● **Goal of the exercise**
Output the data below only from the line containing "left hip: (222, 217)" up to and including the line containing "right hip: (263, 439)", exact and with the pictures left out.

● **Task inputs**
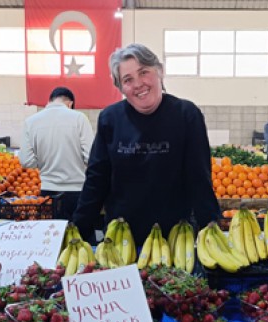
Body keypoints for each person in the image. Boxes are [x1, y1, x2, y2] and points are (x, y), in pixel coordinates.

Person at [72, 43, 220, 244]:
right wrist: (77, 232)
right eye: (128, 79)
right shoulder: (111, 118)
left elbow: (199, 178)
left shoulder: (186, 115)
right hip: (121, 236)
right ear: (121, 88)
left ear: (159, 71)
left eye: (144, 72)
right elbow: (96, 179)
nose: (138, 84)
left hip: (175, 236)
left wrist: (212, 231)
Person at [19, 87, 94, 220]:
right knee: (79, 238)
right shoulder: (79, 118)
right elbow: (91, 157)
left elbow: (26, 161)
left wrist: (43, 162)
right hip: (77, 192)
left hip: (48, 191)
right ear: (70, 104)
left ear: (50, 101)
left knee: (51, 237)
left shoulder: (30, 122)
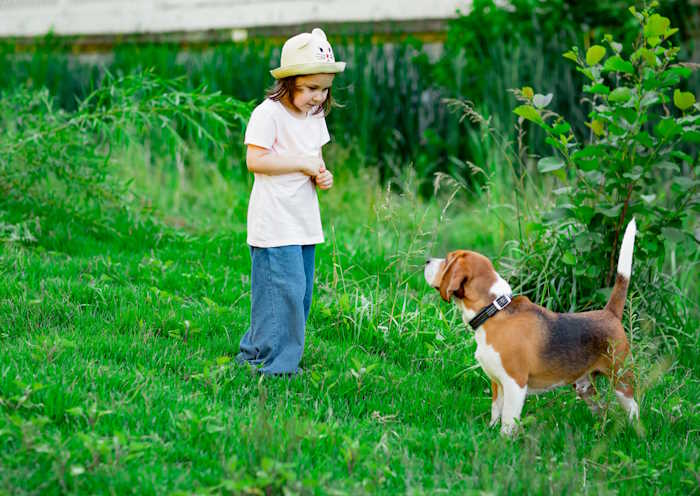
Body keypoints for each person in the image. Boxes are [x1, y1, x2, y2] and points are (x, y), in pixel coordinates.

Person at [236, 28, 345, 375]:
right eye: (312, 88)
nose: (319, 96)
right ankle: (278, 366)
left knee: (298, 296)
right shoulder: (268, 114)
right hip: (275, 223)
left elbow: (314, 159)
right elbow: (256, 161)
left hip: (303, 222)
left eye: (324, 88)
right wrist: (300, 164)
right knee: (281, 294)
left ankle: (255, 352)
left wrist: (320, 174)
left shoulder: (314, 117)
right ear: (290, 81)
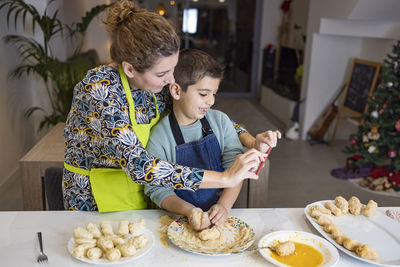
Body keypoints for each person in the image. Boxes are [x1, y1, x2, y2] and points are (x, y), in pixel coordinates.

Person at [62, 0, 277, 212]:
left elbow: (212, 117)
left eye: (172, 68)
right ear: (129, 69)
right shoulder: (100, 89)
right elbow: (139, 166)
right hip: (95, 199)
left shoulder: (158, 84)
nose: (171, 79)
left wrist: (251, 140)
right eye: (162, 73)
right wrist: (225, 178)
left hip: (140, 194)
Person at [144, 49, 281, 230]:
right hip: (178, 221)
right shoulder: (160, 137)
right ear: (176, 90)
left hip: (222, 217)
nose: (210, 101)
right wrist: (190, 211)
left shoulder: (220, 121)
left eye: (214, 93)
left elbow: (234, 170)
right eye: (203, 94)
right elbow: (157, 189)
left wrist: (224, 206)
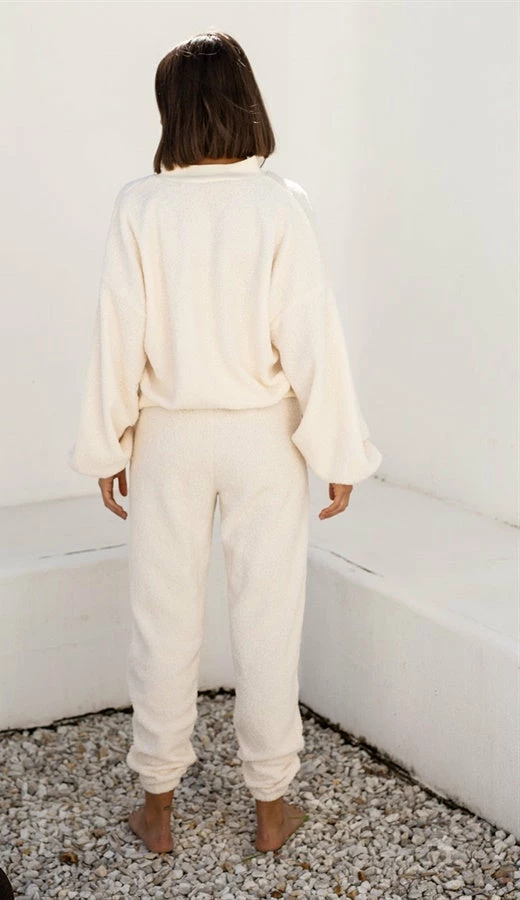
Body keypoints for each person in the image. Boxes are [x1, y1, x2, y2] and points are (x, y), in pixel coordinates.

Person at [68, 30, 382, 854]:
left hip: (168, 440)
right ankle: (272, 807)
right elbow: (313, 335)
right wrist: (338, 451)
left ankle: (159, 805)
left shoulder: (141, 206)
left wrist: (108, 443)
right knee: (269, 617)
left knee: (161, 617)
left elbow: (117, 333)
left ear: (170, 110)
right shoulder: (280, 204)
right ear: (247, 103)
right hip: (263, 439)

...

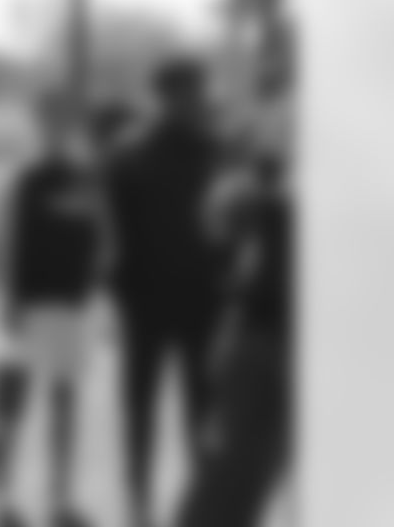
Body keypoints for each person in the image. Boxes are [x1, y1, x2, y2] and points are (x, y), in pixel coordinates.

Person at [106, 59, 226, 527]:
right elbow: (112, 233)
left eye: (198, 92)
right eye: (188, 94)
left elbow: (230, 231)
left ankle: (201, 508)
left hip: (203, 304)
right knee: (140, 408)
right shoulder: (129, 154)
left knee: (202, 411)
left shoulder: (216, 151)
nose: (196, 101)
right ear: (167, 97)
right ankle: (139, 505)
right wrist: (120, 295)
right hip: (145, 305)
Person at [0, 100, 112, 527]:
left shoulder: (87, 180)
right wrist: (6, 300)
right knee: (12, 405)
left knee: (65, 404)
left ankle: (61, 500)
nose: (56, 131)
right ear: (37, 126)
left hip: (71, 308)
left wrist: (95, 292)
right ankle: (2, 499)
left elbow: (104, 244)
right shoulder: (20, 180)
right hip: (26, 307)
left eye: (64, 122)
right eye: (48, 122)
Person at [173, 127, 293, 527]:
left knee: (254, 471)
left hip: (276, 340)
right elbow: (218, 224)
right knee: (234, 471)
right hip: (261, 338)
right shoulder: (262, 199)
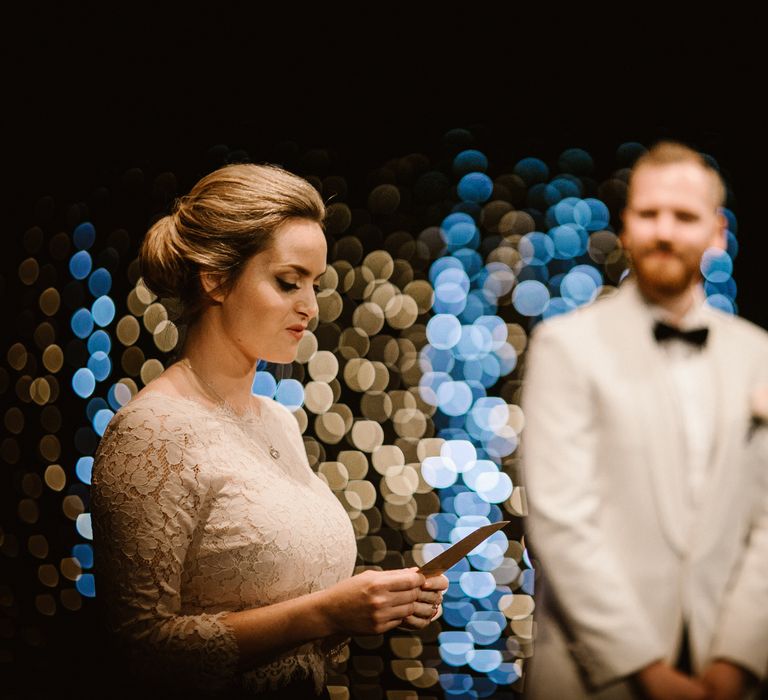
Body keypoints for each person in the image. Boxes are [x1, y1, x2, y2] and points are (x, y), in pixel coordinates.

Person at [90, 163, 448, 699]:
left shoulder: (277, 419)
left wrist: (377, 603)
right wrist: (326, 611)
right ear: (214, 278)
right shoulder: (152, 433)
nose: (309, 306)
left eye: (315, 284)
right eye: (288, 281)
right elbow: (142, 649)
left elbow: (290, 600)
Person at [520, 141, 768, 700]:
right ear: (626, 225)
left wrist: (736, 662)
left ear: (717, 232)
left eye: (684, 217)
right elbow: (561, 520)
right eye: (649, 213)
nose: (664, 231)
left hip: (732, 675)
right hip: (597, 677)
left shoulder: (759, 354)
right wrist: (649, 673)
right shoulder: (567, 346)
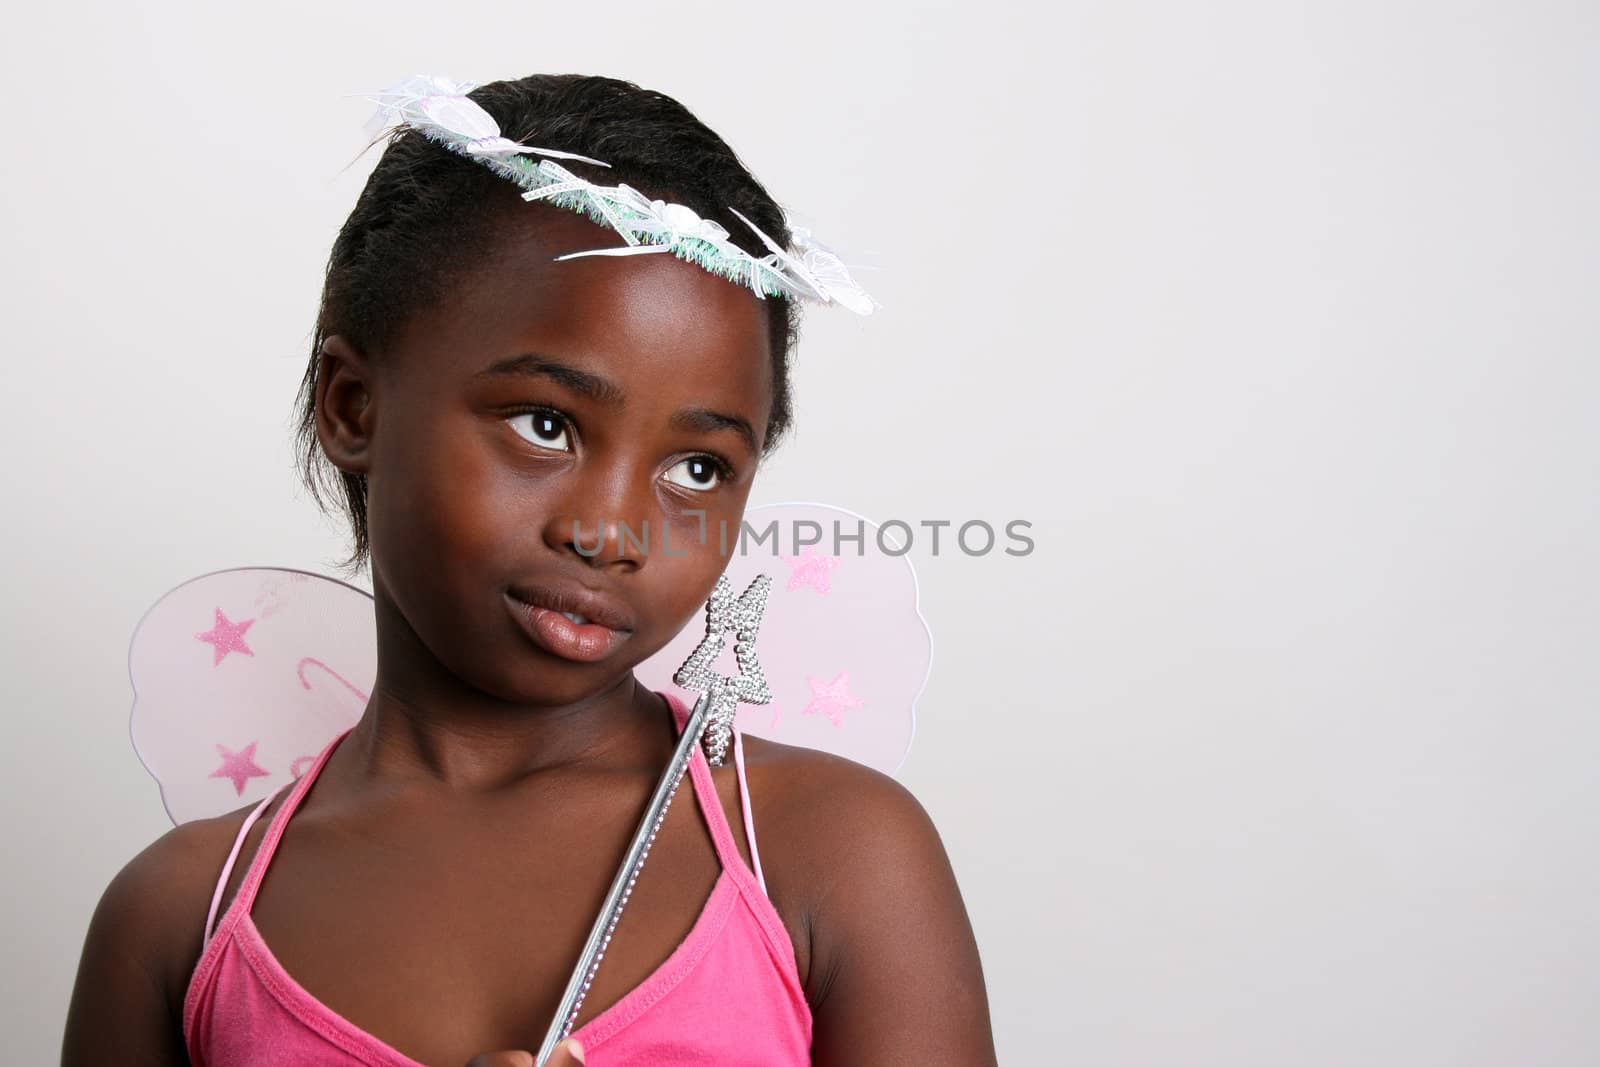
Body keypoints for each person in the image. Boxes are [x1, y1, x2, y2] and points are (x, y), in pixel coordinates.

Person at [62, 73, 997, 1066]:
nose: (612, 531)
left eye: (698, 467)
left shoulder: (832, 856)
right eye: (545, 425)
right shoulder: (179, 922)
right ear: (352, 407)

● **Exercise answer**
left hip: (222, 217)
nose: (210, 101)
right wrist: (190, 211)
left shoulder: (220, 121)
left eye: (214, 93)
left elbow: (234, 170)
right eye: (203, 94)
right elbow: (157, 189)
left wrist: (224, 206)
Body keypoints for each person in the image. Boxes are [x1, y1, x2, y2] and points are (x, y), in pixel coordinates.

Person at [68, 30, 382, 854]:
left hip: (168, 440)
right ankle: (272, 807)
right elbow: (313, 335)
right wrist: (338, 451)
left ankle: (159, 805)
left shoulder: (141, 206)
left wrist: (108, 443)
right knee: (269, 617)
left knee: (161, 617)
left elbow: (117, 333)
left ear: (170, 110)
right shoulder: (280, 204)
right ear: (247, 103)
right hip: (263, 439)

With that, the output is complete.